On changing the order of integration

[Emspak]

Homework Statement

This is a more general question, but I want to be sure I understand something here.

Take any function f(x,y) and say you're doing a double integral, like this:

$$\int^{\pi}_{\pi/2}\int^{sinx}_{\pi/2}f(x,y)dydx$$

So I want to reverse the order of integration. The x-coordinate interval is π/2 to π, and the y-interval is 0 to sinx.

So that means that x=arcsin y. and the interval in those terms starts at 1. Am I correct so far?

If I switch the order of integration I have to put the y interval on the outside. But since the y interval is in terms of x I have to change that. On this curve y is between 0 and 1. So I should make the outer integral from 1 to 0 since we were originally starting at π/2.

The inner integral is therefore π/2 to arcsin y.

And when you re-order the integral you should get

$$\int^{1}_{0}\int^{sin^{-1}}_{\pi/2}f(x,y)dxdy$$


But I know this is wrong and I am trying to make sure I understand why that is.

Any assistance is appreciated, as always.

 

[Mark44]

Homework Statement

This is a more general question, but I want to be sure I understand something here.

Take any function f(x,y) and say you're doing a double integral, like this:

$$\int^{\pi}_{\pi/2}\int^{sinx}_{\pi/2}f(x,y)dydx$$

So I want to reverse the order of integration. The x-coordinate interval is π/2 to π, and the y-interval is 0 to sinx.

Did you mean this integral?
$$\int^{\pi}_{\pi/2}\int^{sinx}_0f(x,y)dydx $$
This is what you described, below.

So that means that x=arcsin y. and the interval in those terms starts at 1. Am I correct so far?

If I switch the order of integration I have to put the y interval on the outside. But since the y interval is in terms of x I have to change that. On this curve y is between 0 and 1. So I should make the outer integral from 1 to 0 since we were originally starting at π/2.

The inner integral is therefore π/2 to arcsin y.

And when you re-order the integral you should get

$$\int^{1}_{0}\int^{sin^{-1}}_{\pi/2}f(x,y)dxdy$$

But I know this is wrong and I am trying to make sure I understand why that is.
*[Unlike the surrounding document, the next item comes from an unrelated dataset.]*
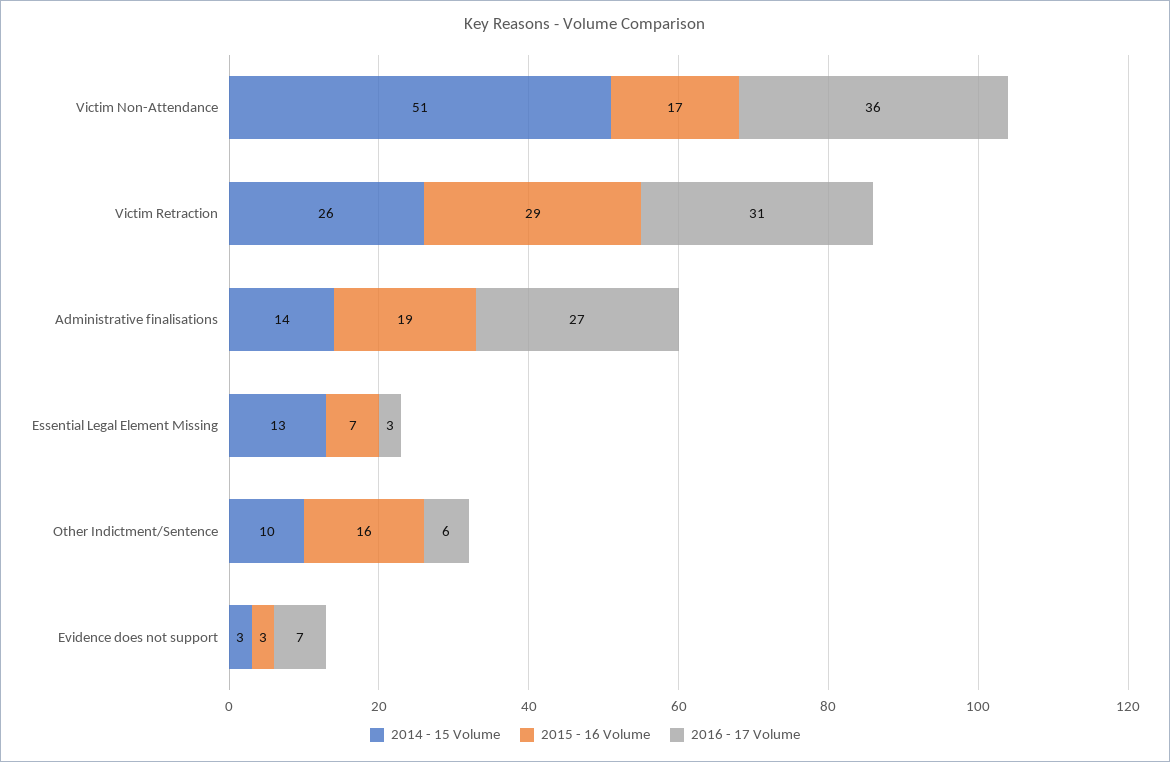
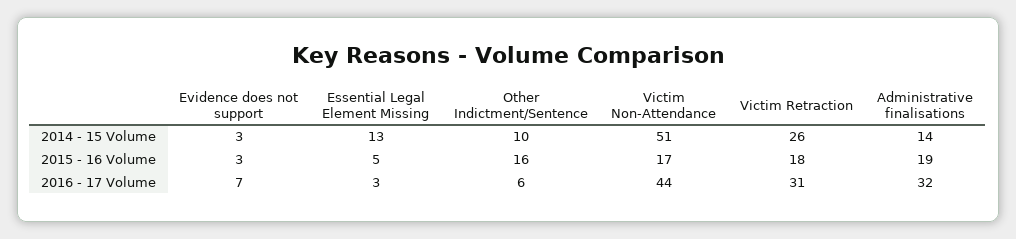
2016 - 17 Volume, Victim Non-Attendance: 36 -> 44
2015 - 16 Volume, Victim Retraction: 29 -> 18
2016 - 17 Volume, Administrative finalisations: 27 -> 32
2015 - 16 Volume, Essential Legal Element Missing: 7 -> 5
For one thing, sin^-1 can't be one of the limits of integration. sin^-1(y) would be OK, though.

Assuming your first integral is as I corrected it, with the region of integration being bounded by the x-axis and y = sin(x), and between x = $\pi/2$ and $\pi$, the integral in reversed order would be
$$ \int_{y = 0}^1 \int_{x = \pi/2}^{sin^{-1}(y)}~f(x, y)~dx~dy$$

Any assistance is appreciated, as always.

 

[Emspak]

Yes, the correction you made was right (my inexpertise with itex entries. Oh well).
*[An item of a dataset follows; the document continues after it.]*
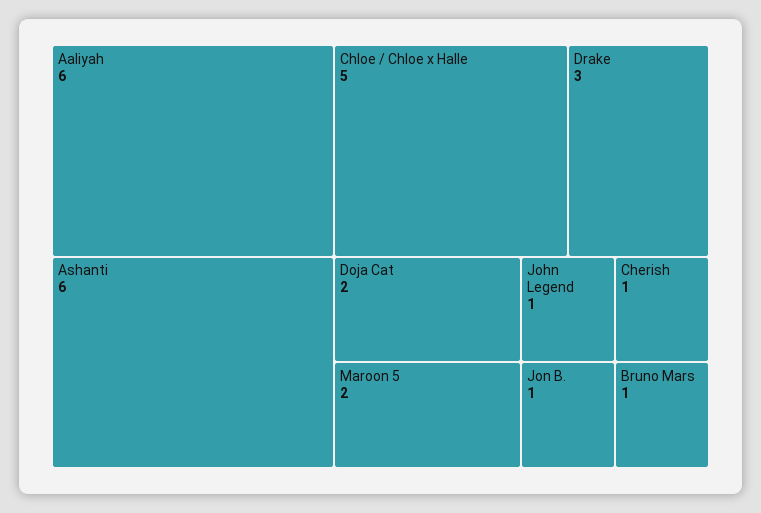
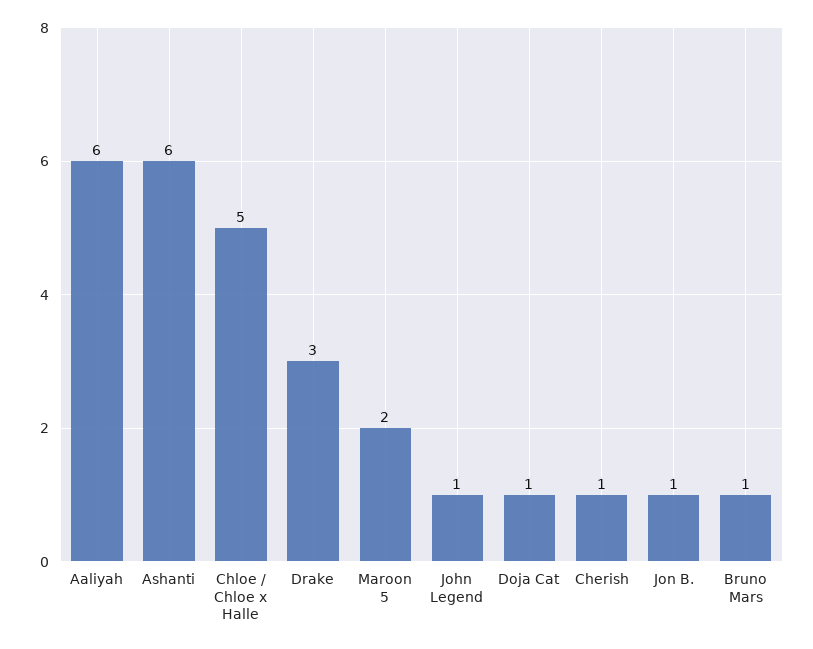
Doja Cat: 2 -> 1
In any case, it seems i had my reasoning correct, even if my typing skills were off. So that's good to know.

Thanks Mark 44.

 

[SammyS]

Yes, the correction you made was right (my inexpertise with itex entries. Oh well).

In any case, it seems i had my reasoning correct, even if my typing skills were off. So that's good to know.

Thanks Mark 44.

I don't think all is right with the results.
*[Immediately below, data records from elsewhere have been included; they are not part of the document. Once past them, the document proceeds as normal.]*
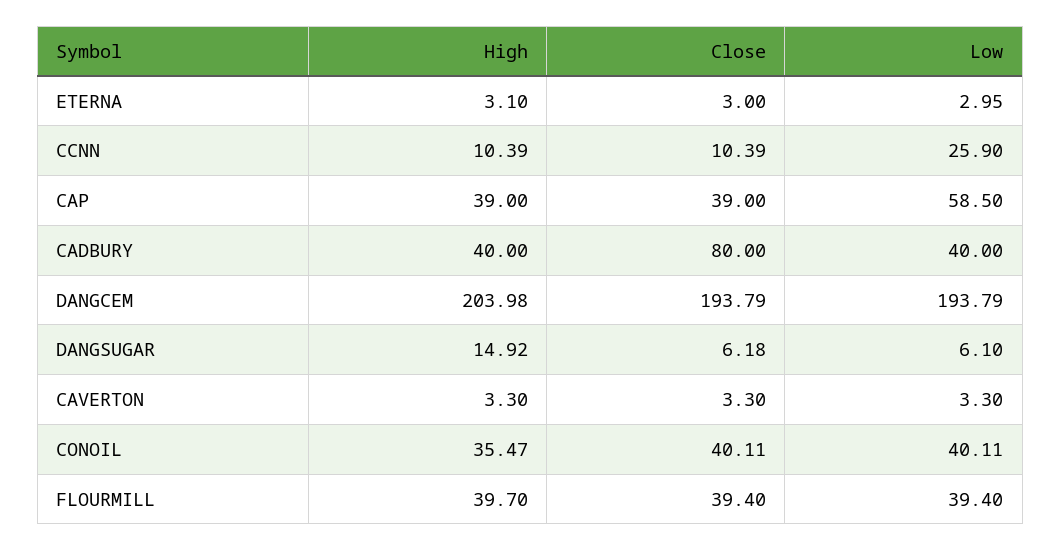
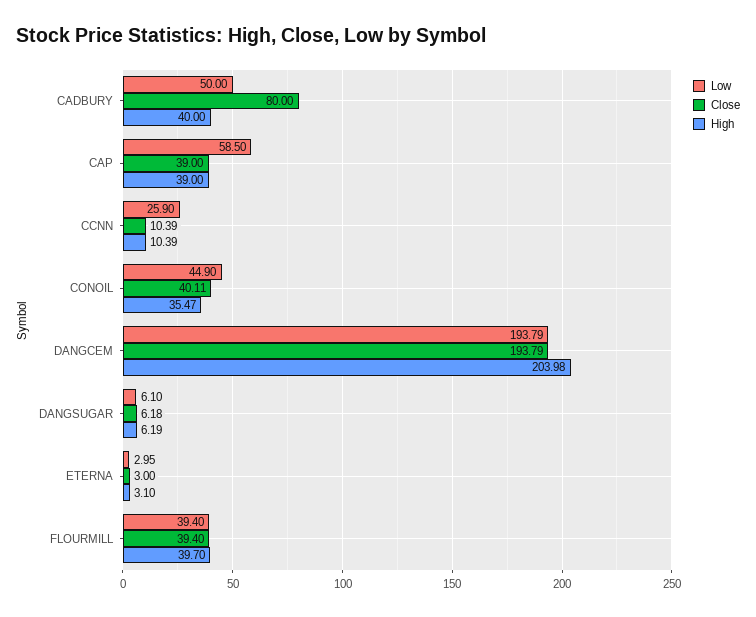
Low, CADBURY: 40 -> 50
High, DANGSUGAR: 14.92 -> 6.19
High, CAVERTON: 3.3 -> none
Close, CAVERTON: 3.3 -> none
Low, CAVERTON: 3.3 -> none
Low, CONOIL: 40.11 -> 44.9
If the original integral is $\displaystyle \ \int^{\pi}_{\pi/2}\int^{sinx}_0f(x,y)dydx \,,\$ then the region of integration satisfies the inequalies:

0 < y < sin(x) and π/2 < x < π .​

I.e. It's the region above the x-axis and below y = sin(x) that is to the right of x = π/2 and to the left of x = π .

The region of integration for the integral, $\displaystyle \ \int_{y = 0}^1 \int_{x = \pi/2}^{sin^{-1}(y)}~f(x, y)~dx~dy \$ is different because of the range of the arcsine function.
-π/2 ≤ arcsin(u) ≤ π/2



The upper limit of integration for the inner integral needs to be modified if the region of integration is to be to the right of x = π/2 .

 

[Emspak]

That wold mean that all I'd have to do tho, is subtract π from the arcsin function, no? So the range would be -π/2 to sin^-1(y)?